Plan to cut drug addicts' benefits - News in brief - Evening Standard
       

Plan to cut drug addicts' benefits

Drug addicts who turn down the offer of advice on how to kick their habit will have their benefits cut under new plans unveiled by Home Secretary Jacqui Smith.

Ms Smith was speaking ahead of the publication of the Government's new 10-year drug strategy, which will reveal proposals to shake up the welfare system, effectively punishing drug abusers who fail to take steps to get clean.

In another radical move, grandparents will be encouraged to look after children whose parents are addicts, and social workers will intervene earlier when children are growing up around drug-users.

Under the new strategy, schools will also be encouraged to improve anti-drugs lessons.

Meanwhile, Ms Smith said the authorities would ensure that "dealing drugs doesn't pay" by seizing valuables from suspected drug barons even before they are charged with a crime. Assets such as plasma TVs and jewellery - as well as larger items such as cars and yachts - would be confiscated on arrest to deny them the opportunity to conceal them in the weeks or months before their trial.

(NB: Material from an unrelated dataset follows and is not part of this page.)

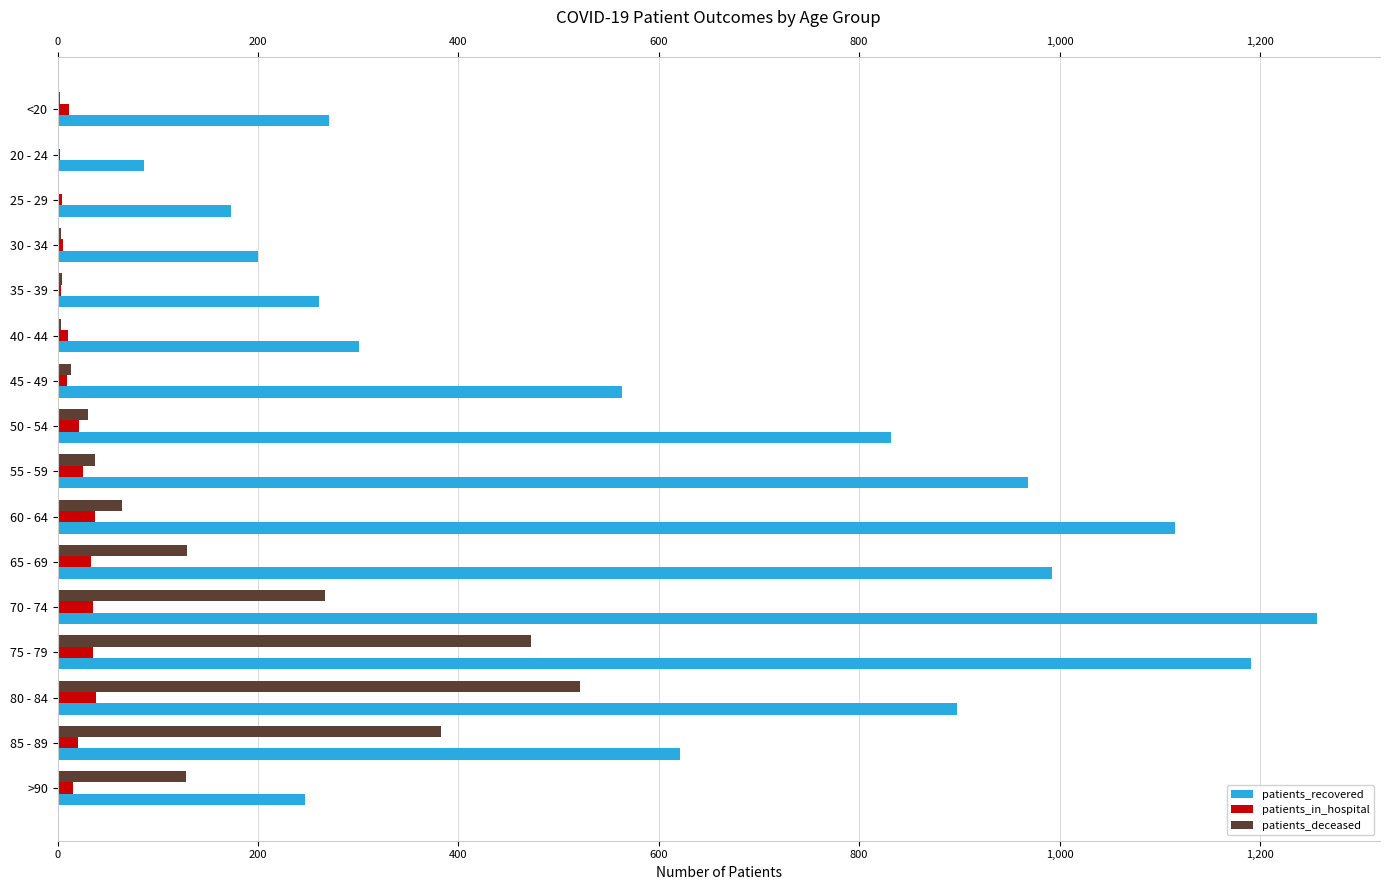

Count the number of data series in this chart.

3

The plans have already been attacked by shadow home secretary David Davis and civil liberties groups, who queried the legality of seizing goods before convictions.

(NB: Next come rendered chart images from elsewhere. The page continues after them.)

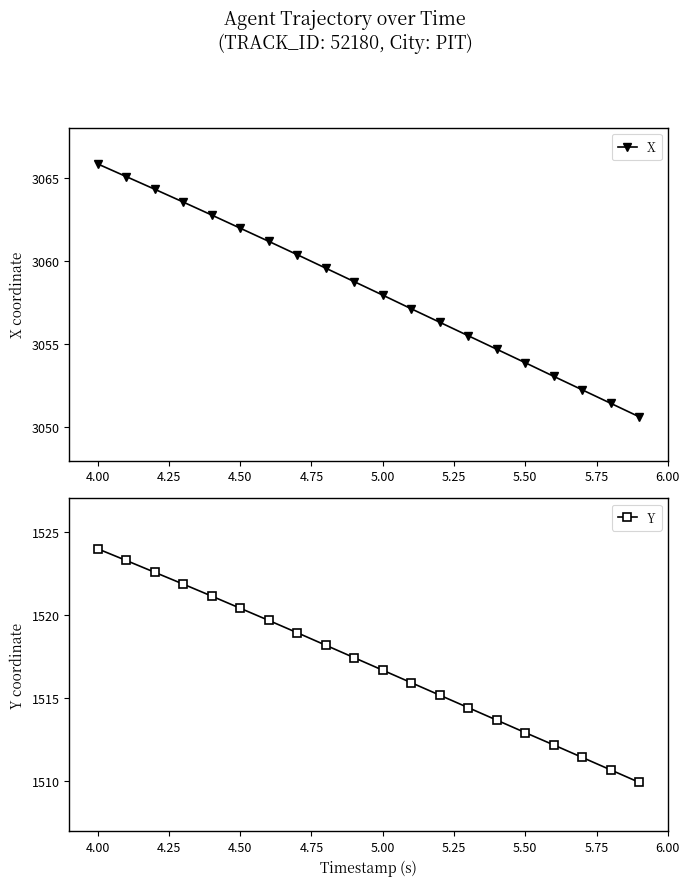

How many categories are shown in the chart?

20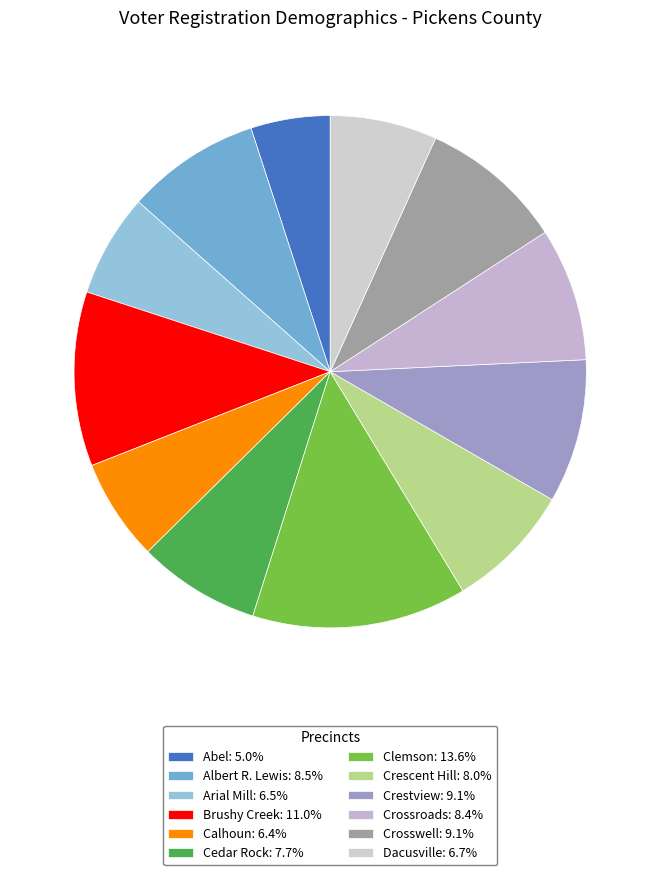

Which slice is the largest?

Clemson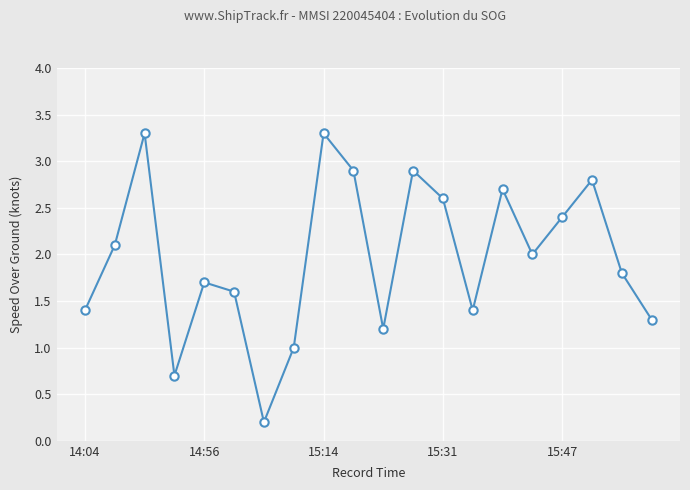

True or false: the data has more than 0 interior local peaks.

True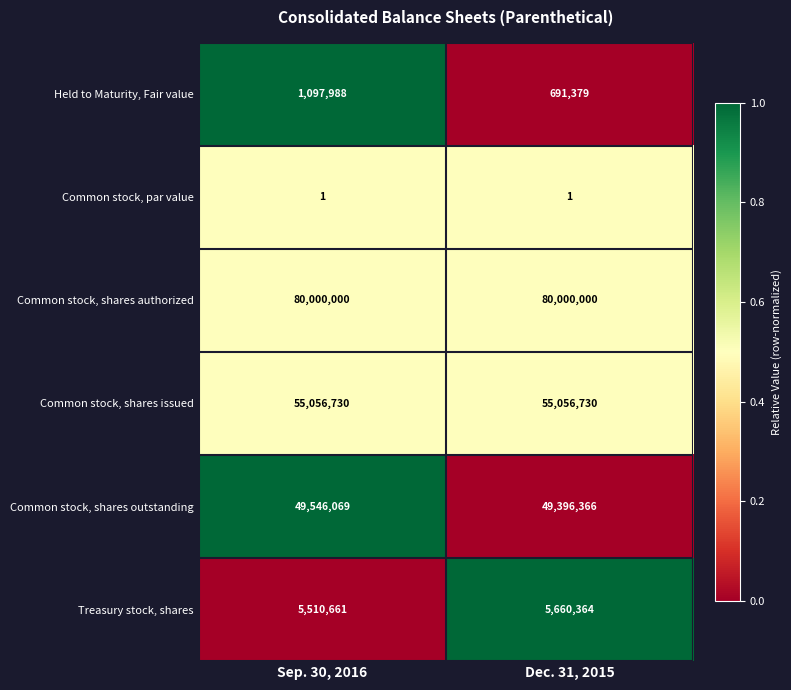

What is the average value of the Common stock, shares outstanding series?

49471218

Ms Smith set out her plans to withhold benefit payments in an interview with BBC Radio 4's Today programme.

"If somebody is on work-related benefits or incapacity benefit and what is stopping them from getting back into work is their drug problem, what we are saying today is that we will expect people as a minimum to come and have an appointment - a meeting - with a specialist drug treatment adviser," she said.

"Ninety-six per cent of people can get into treatment within three weeks now and actually it is not unreasonable for somebody who is on benefits to be expected to talk to people about how they can get into treatment, get off drugs and back into work again."

Ms Smith said there were signs that an increase in drug treatment programmes over the past three or four years were having an impact on rates of acquisitive crime by users seeking money to fund their habits. But she said it could take up to seven years for addicts to become drug-free, and it would be 10 years before the full results of the programmes are seen.